- _PROBLEM TO SOLVE_:
State only how many lines in the rows below contain the string "elbow".
*** TASK INPUTS Section Begins ***
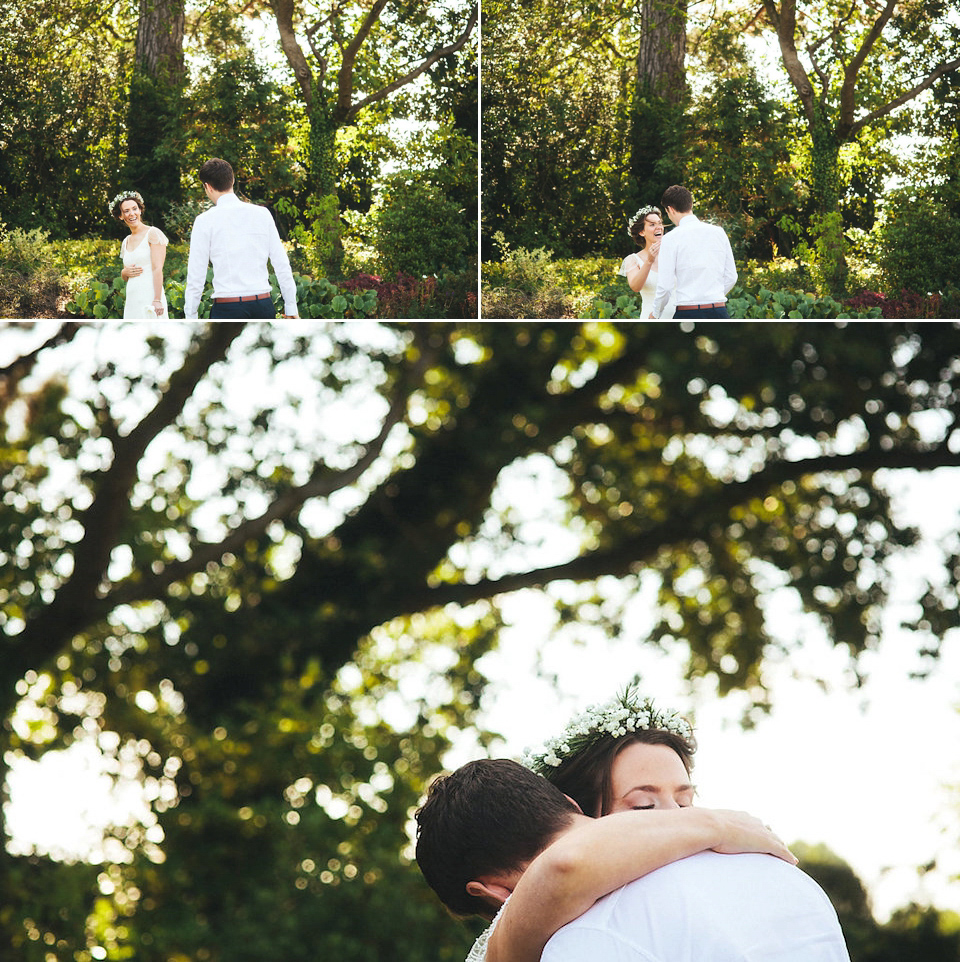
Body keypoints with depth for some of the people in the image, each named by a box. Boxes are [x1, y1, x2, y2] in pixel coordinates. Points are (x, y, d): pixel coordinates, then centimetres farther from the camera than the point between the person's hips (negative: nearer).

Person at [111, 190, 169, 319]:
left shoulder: (153, 234, -2)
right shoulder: (126, 242, 19)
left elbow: (157, 269, -11)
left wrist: (157, 300, -20)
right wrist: (125, 272, 1)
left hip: (149, 297, -7)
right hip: (132, 300, 7)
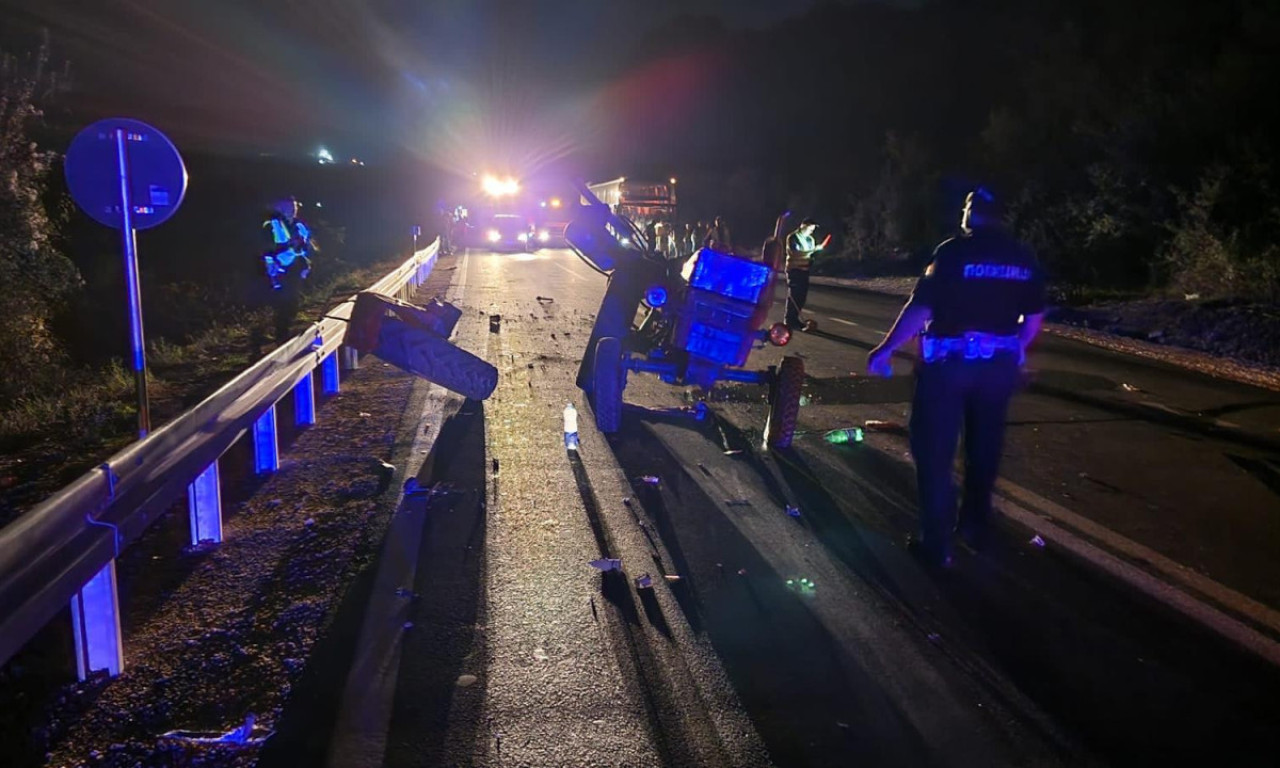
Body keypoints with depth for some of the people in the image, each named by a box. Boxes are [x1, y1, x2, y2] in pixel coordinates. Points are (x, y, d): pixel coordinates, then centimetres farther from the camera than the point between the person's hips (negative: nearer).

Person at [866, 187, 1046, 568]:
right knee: (984, 448, 20)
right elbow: (1034, 318, 11)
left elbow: (920, 308, -16)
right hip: (999, 364, 5)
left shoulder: (955, 250, -13)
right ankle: (976, 527, 33)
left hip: (948, 362, -5)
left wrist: (885, 349, -7)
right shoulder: (1024, 258, 3)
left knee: (935, 451, 4)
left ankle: (936, 543, 6)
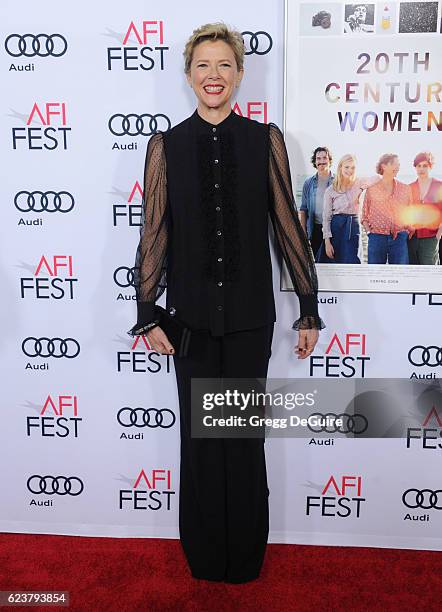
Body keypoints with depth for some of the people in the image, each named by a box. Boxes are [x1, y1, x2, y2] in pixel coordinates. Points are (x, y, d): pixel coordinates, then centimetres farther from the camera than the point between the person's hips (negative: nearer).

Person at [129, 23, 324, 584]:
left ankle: (246, 555, 31)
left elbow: (287, 226, 1)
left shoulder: (265, 139, 1)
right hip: (192, 313, 0)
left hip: (249, 313, 0)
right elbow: (154, 235, 0)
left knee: (246, 433, 10)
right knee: (199, 433, 11)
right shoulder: (166, 145, 1)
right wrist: (148, 316, -2)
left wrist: (309, 310, 1)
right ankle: (206, 557, 31)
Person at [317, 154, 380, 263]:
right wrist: (327, 241, -9)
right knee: (332, 264, 0)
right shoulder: (330, 190, 0)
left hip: (353, 226, 2)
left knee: (351, 262, -2)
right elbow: (326, 216, -1)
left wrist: (362, 186, -9)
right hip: (336, 227, -2)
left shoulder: (358, 183, 8)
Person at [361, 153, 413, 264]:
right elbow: (364, 216, 9)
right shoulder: (372, 189, 4)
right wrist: (369, 232, -2)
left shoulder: (405, 189, 8)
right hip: (377, 237, -1)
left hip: (400, 238, 1)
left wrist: (409, 231, 3)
*** TASK INPUTS Section Ends ***
- _YOUR SOLUTION_:
7